■ Exercise brief
Every line below that carries the word "further" needs to be copied.

+++ Records for this exercise +++

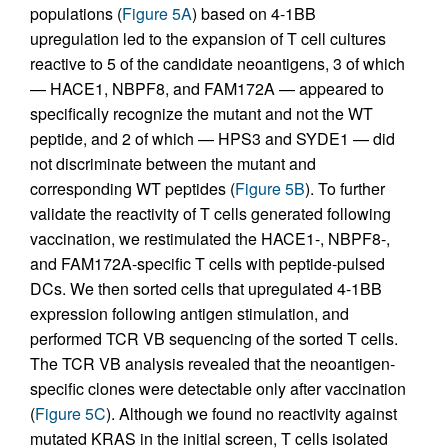
populations (
Figure 5A
) based on 4-1BB
upregulation led to the expansion of T cell cultures
reactive to 5 of the candidate neoantigens, 3 of which
— HACE1, NBPF8, and FAM172A — appeared to
specifically recognize the mutant and not the WT
peptide, and 2 of which — HPS3 and SYDE1 — did
not discriminate between the mutant and
corresponding WT peptides (
Figure 5B
). To further
validate the reactivity of T cells generated following
vaccination, we restimulated the HACE1-, NBPF8-,
and FAM172A-specific T cells with peptide-pulsed
DCs. We then sorted cells that upregulated 4-1BB
expression following antigen stimulation, and
performed TCR VB sequencing of the sorted T cells.
The TCR VB analysis revealed that the neoantigen-
specific clones were detectable only after vaccination
(
Figure 5C
). Although we found no reactivity against
mutated KRAS in the initial screen, T cells isolated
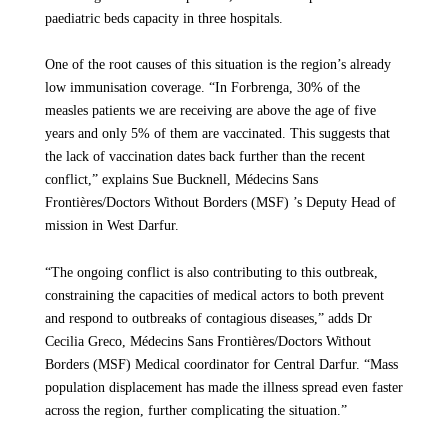
Targeted
paediatric beds capacity in three hospitals.
Since 18 November MSF has maintained continuous active
engagement with the Ministry of Health, community members,
Throughout the conflict, vaccination programs have been disrupted, and
One of the root causes of this situation is the region’s already
disease-surveillance systems have collapsed, accelerating the spread of
security agencies and different authorities to work on the
diseases and delaying the detection of epidemics. The international
low immunisation coverage. “In Forbrenga, 30% of the
protection status of the health facility. During the withdrawal,
humanitarian response — including that of UN agencies, particularly in
measles patients we are receiving are above the age of five
we will continue to provide support for human resources and
Darfur — remains far from sufficient to prevent avoidable loss of life.
years and only 5% of them are vaccinated. This suggests that
Funding cuts are making an already dire situation even worse, with people
the supply of medicines.
the lack of vaccination dates back further than the recent
once again paying the price: they are dying from preventable causes because
Sudanese authorities and the world are failing to come to their aid.
conflict,” explains Sue Bucknell, Médecins Sans
This incident follows an earlier suspension in August, when
Frontières/Doctors Without Borders (MSF) ’s Deputy Head of
MSF halted all operations at the hospital following a grenade
MSF has witnessed recurrent outbreaks of deadly, yet preventable, diseases
mission in West Darfur.
across Sudan — from measles in Darfur to Hepatitis E in Jazeera state, and
explosion inside the facility on the night of August 16. That
cholera in Khartoum or White Nile. In 2025, we treated more than 12,000
attack resulted in one fatality and left five others injured,
patients for measles and nearly 42,200 for cholera. These surges are
“The ongoing conflict is also contributing to this outbreak,
including a Ministry of Health staff member. A reduced team
claiming the lives of the most vulnerable, especially children and pregnant
constraining the capacities of medical actors to both prevent
continued to provide essential care until, following discussions
women.
and respond to outbreaks of contagious diseases,” adds Dr
with key stakeholders, MSF resumed its activities on August
“My baby-girl was born prematurely because the war forced us to flee from
Cecilia Greco, Médecins Sans Frontières/Doctors Without
31.
Omdurman while I was pregnant,” says Ferdos Salih, mother of a 11-
Borders (MSF) Medical coordinator for Central Darfur. “Mass
month-old baby suffering from measles and severe acute malnutrition in El
population displacement has made the illness spread even faster
Geneina Teaching hospital, in West Darfur. “She has suffered a lot with
Measles outbreak
across the region, further complicating the situation.”
repeated hospitalisation. Also, because of the war, she couldn't get
vaccinated.”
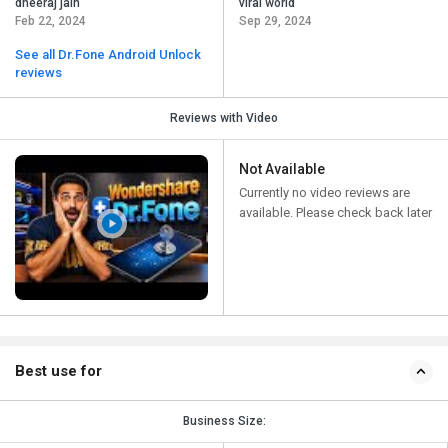
dheeraj jain
viral world
Feb 22, 2024
Sep 29, 2024
See all Dr.Fone Android Unlock
reviews
Reviews with Video
Not Available
Currently no video reviews are
available. Please check back later
Best use for
Business Size:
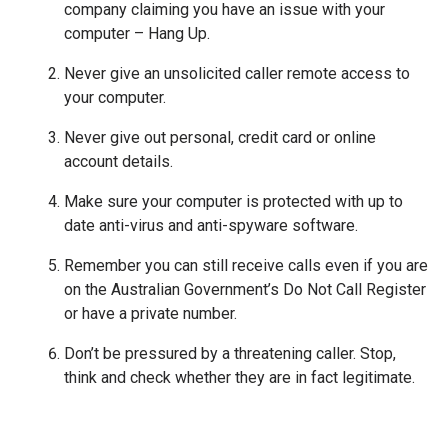
company claiming you have an issue with your
computer – Hang Up.
Never give an unsolicited caller remote access to
your computer.
Never give out personal, credit card or online
account details.
Make sure your computer is protected with up to
date anti-virus and anti-spyware software.
Remember you can still receive calls even if you are
on the Australian Government’s Do Not Call Register
or have a private number.
Don’t be pressured by a threatening caller. Stop,
think and check whether they are in fact legitimate.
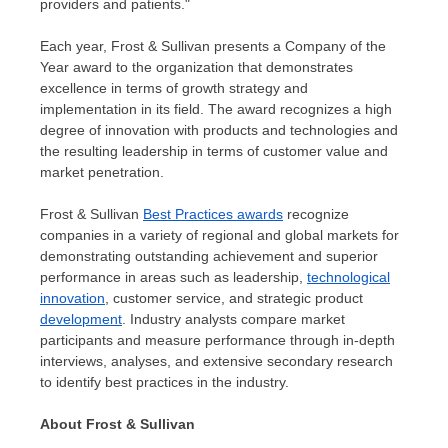
providers and patients."
Each year, Frost & Sullivan presents a Company of the
Year award to the organization that demonstrates
excellence in terms of growth strategy and
implementation in its field. The award recognizes a high
degree of innovation with products and technologies and
the resulting leadership in terms of customer value and
market penetration.
Frost & Sullivan
Best Practices awards
recognize
companies in a variety of regional and global markets for
demonstrating outstanding achievement and superior
performance in areas such as leadership,
technological
innovation
, customer service, and strategic product
development
. Industry analysts compare market
participants and measure performance through in-depth
interviews, analyses, and extensive secondary research
to identify best practices in the industry.
About Frost & Sullivan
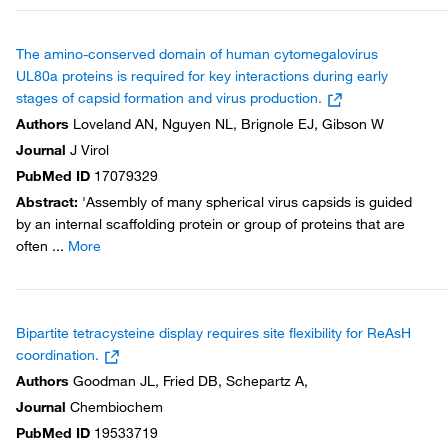
The amino-conserved domain of human cytomegalovirus
UL80a proteins is required for key interactions during early
stages of capsid formation and virus production.
Authors
Loveland AN, Nguyen NL, Brignole EJ, Gibson W
Journal
J Virol
PubMed ID
17079329
Abstract
:
'Assembly of many spherical virus capsids is guided
by an internal scaffolding protein or group of proteins that are
often
...
More
Bipartite tetracysteine display requires site flexibility for ReAsH
coordination.
Authors
Goodman JL, Fried DB, Schepartz A,
Journal
Chembiochem
PubMed ID
19533719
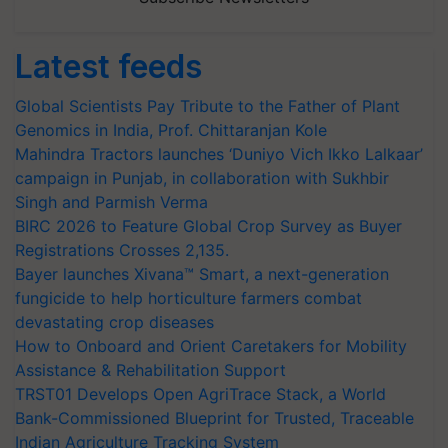
Latest feeds
Global Scientists Pay Tribute to the Father of Plant
Genomics in India, Prof. Chittaranjan Kole
Mahindra Tractors launches ‘Duniyo Vich Ikko Lalkaar’
campaign in Punjab, in collaboration with Sukhbir
Singh and Parmish Verma
BIRC 2026 to Feature Global Crop Survey as Buyer
Registrations Crosses 2,135.
Bayer launches Xivana™ Smart, a next-generation
fungicide to help horticulture farmers combat
devastating crop diseases
How to Onboard and Orient Caretakers for Mobility
Assistance & Rehabilitation Support
TRST01 Develops Open AgriTrace Stack, a World
Bank-Commissioned Blueprint for Trusted, Traceable
Indian Agriculture Tracking System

+++

■ The answer
). To further
the lack of vaccination dates back further than the recent
across the region, further complicating the situation.”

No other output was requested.